Fixed costs refer to expenses that a company has to pay regularly, regardless of how many products it produces. They are constant and do not change with the level of output. Examples of fixed costs include rent, salaries of permanent staff, and equipment depreciation. In the context of this bicycle manufacturing problem, the company incurs fixed costs of $900. This means that even if no bicycles are produced, the company will still have to pay $900. By understanding fixed costs, companies can better manage their budgeting since these costs remain constant over different production levels.

Variable costs change directly with the production volume. The more units you produce, the higher the total variable costs.

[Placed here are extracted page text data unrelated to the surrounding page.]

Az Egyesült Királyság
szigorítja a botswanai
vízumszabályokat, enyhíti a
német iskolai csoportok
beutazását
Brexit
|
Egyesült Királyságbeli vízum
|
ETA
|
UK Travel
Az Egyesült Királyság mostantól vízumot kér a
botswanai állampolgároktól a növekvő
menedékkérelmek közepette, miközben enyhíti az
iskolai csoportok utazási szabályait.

They are often associated with manufacturing activities, such as materials and labor costs per unit. For the bicycle company, the variable cost is $55 per bicycle. This means that if the company produces one bicycle, it will incur $55 as a variable cost, two bicycles will be $110, and so on. Variable costs are crucial to grasp because they impact the decision-making process for pricing and production strategies.

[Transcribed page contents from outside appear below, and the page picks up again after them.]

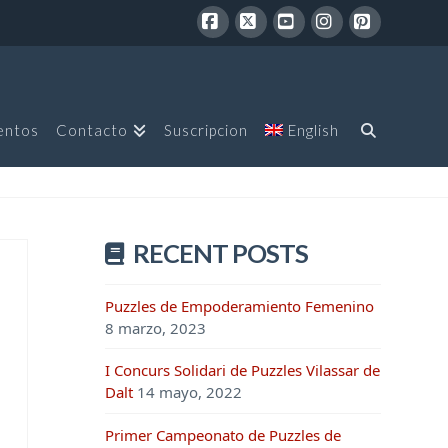
Facebook
X
YouTube
Instagram
Pinterest
entos
Contacto
Suscripcion
English
RECENT POSTS
Puzzles de Empoderamiento Femenino
8 marzo, 2023
I Concurs Solidari de Puzzles Vilassar de
Dalt
14 mayo, 2022
Primer Campeonato de Puzzles de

Linear functions are mathematical expressions that describe a straight-line relationship between two variables. In business, linear functions are used to model relationships such as costs or revenue over time. The cost function for this bicycle company is a linear function, as it takes the form \( C(x) = 900 + 55x \). This equation shows a linear relationship because the cost increases by the same amount for each additional bicycle produced. Linear functions are valuable in helping predict costs and profits based on production changes.

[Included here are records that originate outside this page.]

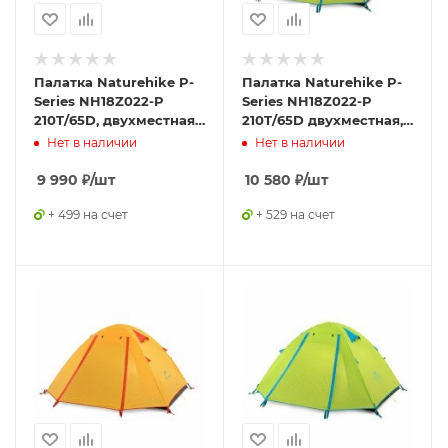
Палатка Naturehike P-
Палатка Naturehike P-
Series NH18Z022-P
Series NH18Z022-P
210T/65D, двухместная,
210T/65D двухместная,
серо-голубая,
светло-зеленая 2,
Нет в наличии
Нет в наличии
6927595783597
6975641887782
9 990
₽
/шт
10 580
₽
/шт
+ 499 на счет
+ 529 на счет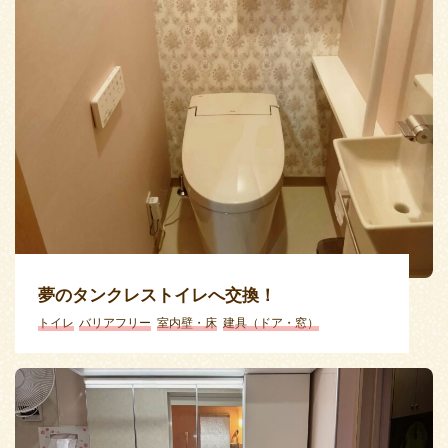
夢のタンクレストイレへ交換！
トイレ
バリアフリー
室内壁・床
建具（ドア・窓）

A cost function expression gives a mathematical representation of how total costs change with production levels. It combines fixed and variable costs into a single formula. For this problem, the cost function is \( C(x) = 900 + 55x \), where \( C(x) \) is the total cost when producing \( x \) bicycles. By using this expression, companies can easily calculate the expected cost for producing any number of units. This is particularly important for financial planning, allowing businesses to estimate expenses and decide on production and pricing strategies more effectively. They can determine their break-even point and understand how changes in production will influence their overall financial performance.